Study published in Cell Metabolism found that SCD-1 deficient mice put on weight with a high-fat but not a high-carb diet.
A team of scientists from the University of Wisconsin-Madison reports that a gene in the liver, called SCD-1, is what causes mice to gain weight on a diet laden with carbohydrates. The gene encodes the enzyme SCD whose job is to synthesize fatty acids.
The current study builds on previous work, in which mice were created that lacked SCD-1 everywhere in the body, including the liver, muscle, brain, pancreas, and adipose tissue. No matter how much they ate, the mice didn’t gain weight on either a high-fat or a high-carbohydrate diet.
“But it was very difficult to tell which tissue was responsible for the effect,” says team leader, James Ntambi, Ph.D., professor of biochemistry and nutritional sciences.
To tease this out, the investigators subsequently bred mice that lacked SCD-1 in the liver only and placed them on either a high-fat diet or a high-carbohydrate, low-fat one.
To their surprise, the mice on the high-fat diet gained weight just as quickly as control mice. In contrast, the mutant mice stayed thin when they feasted on food heavy in starch and sucrose. They were also protected from the condition known as fatty liver.

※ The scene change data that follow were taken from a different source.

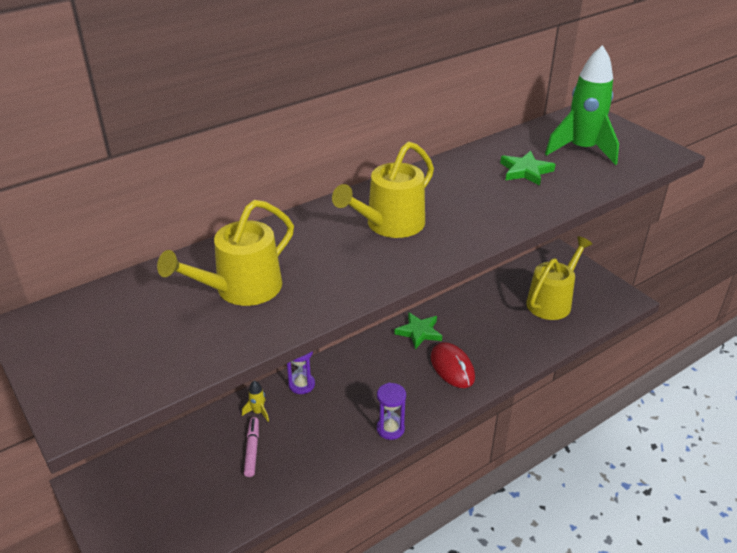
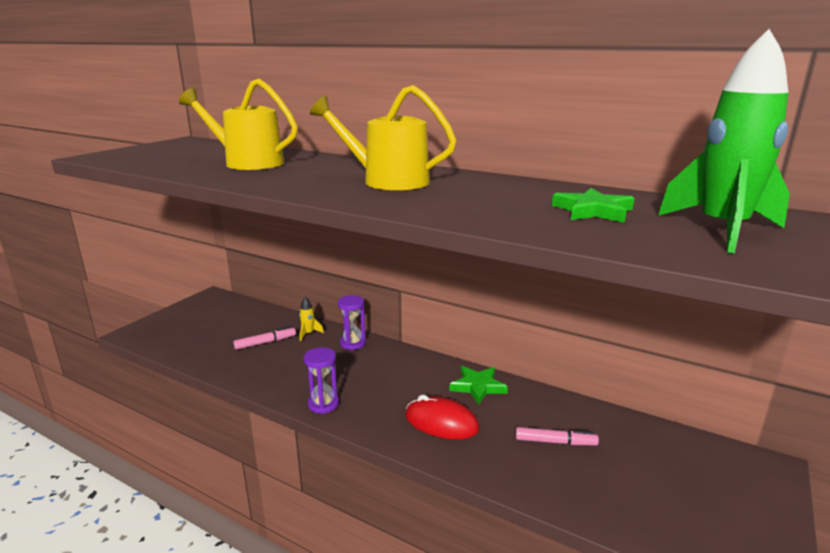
camera: 65 degrees right, 15 degrees down
red mouse [431,342,475,388] -> red mouse turned 75 degrees clockwise [405,395,479,439]
yellow watering can [526,236,593,320] -> none
none -> pink marker [515,427,599,445]

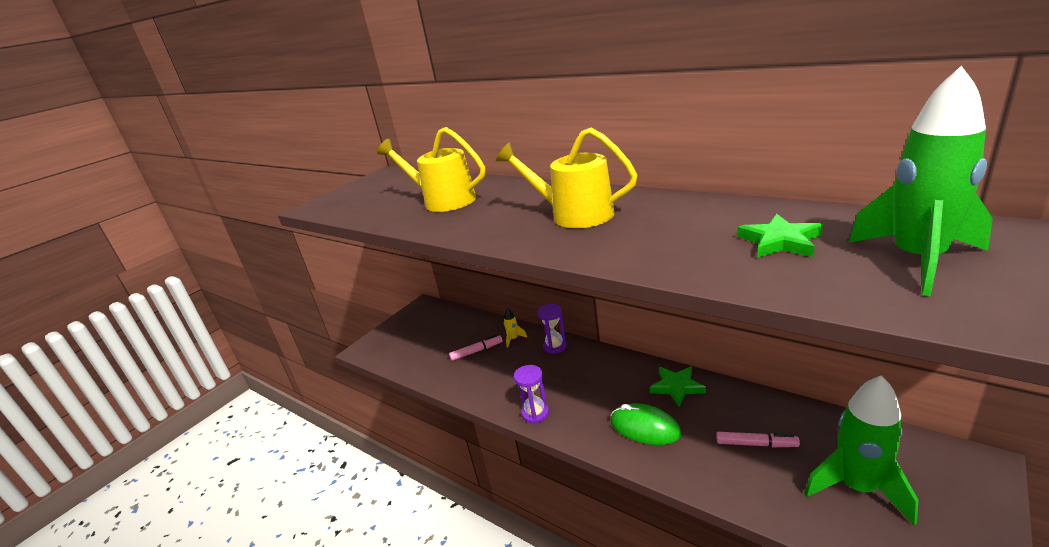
camera: 10 degrees right, 5 degrees up
red mouse [405,395,479,439] -> green mouse [611,403,681,445]
none -> green rocket [804,375,918,525]

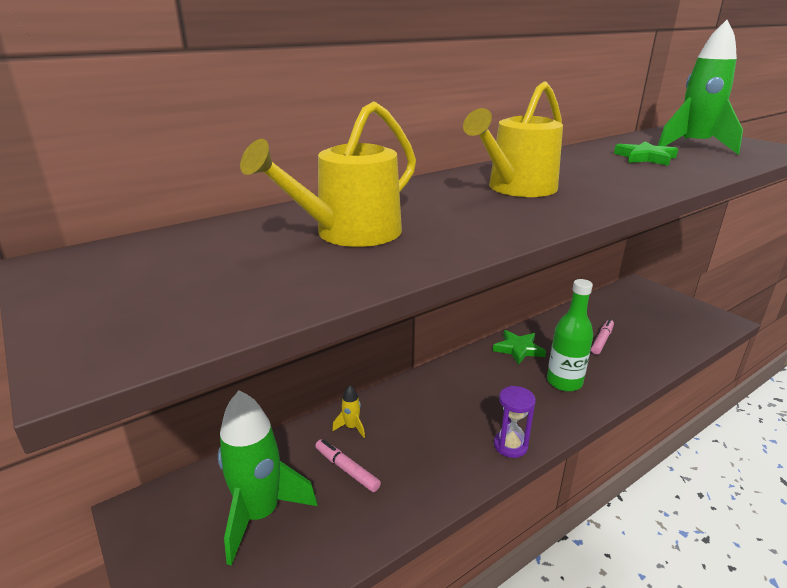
camera: 75 degrees left, 0 degrees up
pink marker [449,335,502,361] -> pink marker turned 45 degrees counterclockwise [315,439,381,492]
purple hourglass [537,304,567,354] -> none
green mouse [611,403,681,445] -> green bottle [547,279,593,392]
green rocket [804,375,918,525] -> green rocket moved to [218,391,318,566]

“It looks to us that if you don’t have enough oleic acid, which the SCD enzyme makes, then the carbohydrate does not proceed through normal glucose metabolism,” says Dr. Ntambi. As further evidence of this, when the scientists supplemented the mouse diets with oleic acid, normal metabolism was restored.
The study is published in the December issue of Cell Metabolism.